Here in Kent, for example, the average price paid for a home in 2024 was £400,679 – more than double the price of a home here twenty years ago.
That’s a lot of money – in 2023, the median Kent home cost almost ten times as much as median earnings, and the story is the same everywhere. In Swale, the ratio is ‘only’ 8.15x earnings, and in Tunbridge Wells it is an eye-watering 11.88x. By contrast, when my parents bought their home in the early 1980s, the national ratio was only around 3.6x – something I like to remind them when they complain about my generation having it easy.

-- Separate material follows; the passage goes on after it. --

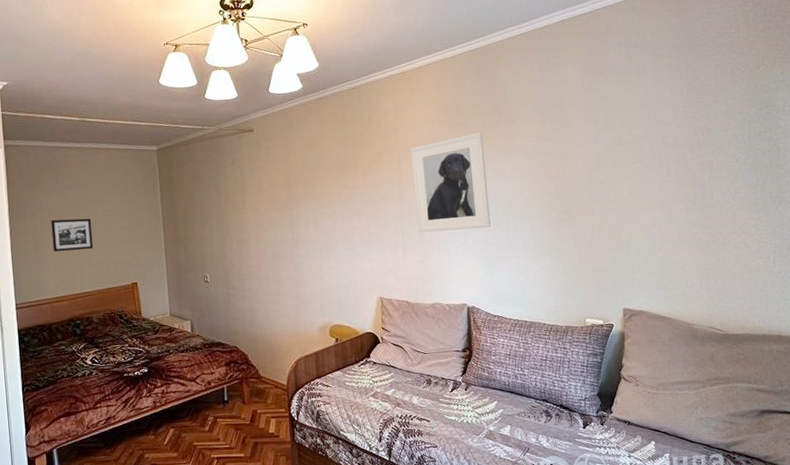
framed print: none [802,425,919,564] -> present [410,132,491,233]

Anyway, fundamentally this is why most of the millennial and Gen Z homeowners you know have only managed to buy a home with help, either from rich parents or perhaps a convenient inheritance. And it’s why there are many more millennial families who aren’t so lucky, and are trapped renting or living with parents.
It’s also why the situation is, if anything, even worse for people in social housing – or perhaps more accurately, people who are not yet in social housing, because in 2024 the housing waiting list for Kent and Medway combined was 17,656 households.

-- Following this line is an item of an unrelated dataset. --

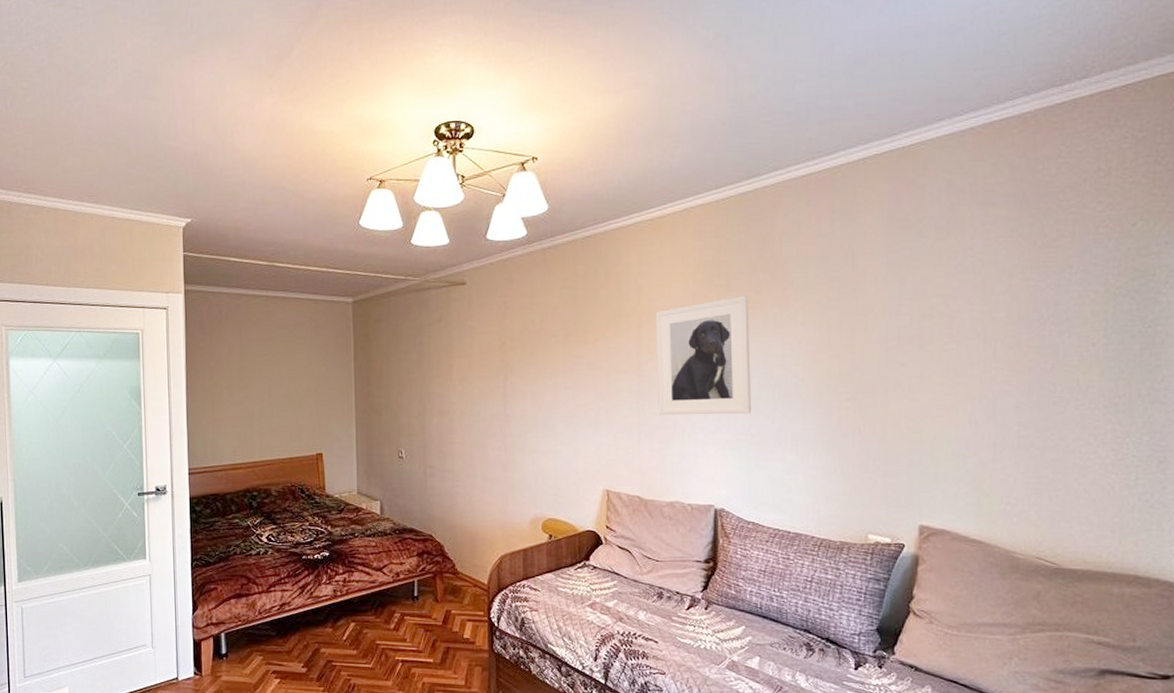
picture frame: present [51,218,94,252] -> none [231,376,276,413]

So this is all to say that Kent, like the rest of the country, is currently suffering from a profound housing crisis. And this isn’t just a problem for people who need somewhere to live – it’s also at the heart of many of our other problems too.
Why does life feel like such a struggle, even for people in traditionally well-paid, white-collar jobs? Because so much of our income is spent on housing. Why has the British economy been so sluggish for a generation? Because it’s not easy for people to move where there are jobs. And why is there such a stark intergenerational wealth gap? Because baby boomers are a generation of homeowners, and the younger generations are not.
However, there is a solution to Kent’s housing crisis. For as much as we may wish to pretend that the problem is that empty homes are not being used, or that greedy developers are ‘land banking’, or that the crisis can be mitigated through demand-side policies like rent controls, the reality is there is only one path out of this nightmare – and that is for Kent to build.
Time to build
What I describe above might be stark, but it shouldn’t be controversial. The need to build is widely recognised across the political spectrum by national leaders – which is why it is such a focus of the Labour government in Westminster, which is currently in the midst of passing a Planning and Infrastructure Bill to speed up planning approvals.
Nationally, the government has set a housing target of 1.5 million new homes before the next election, which means that Kent needs to build around 13,000 homes a year to keep pace.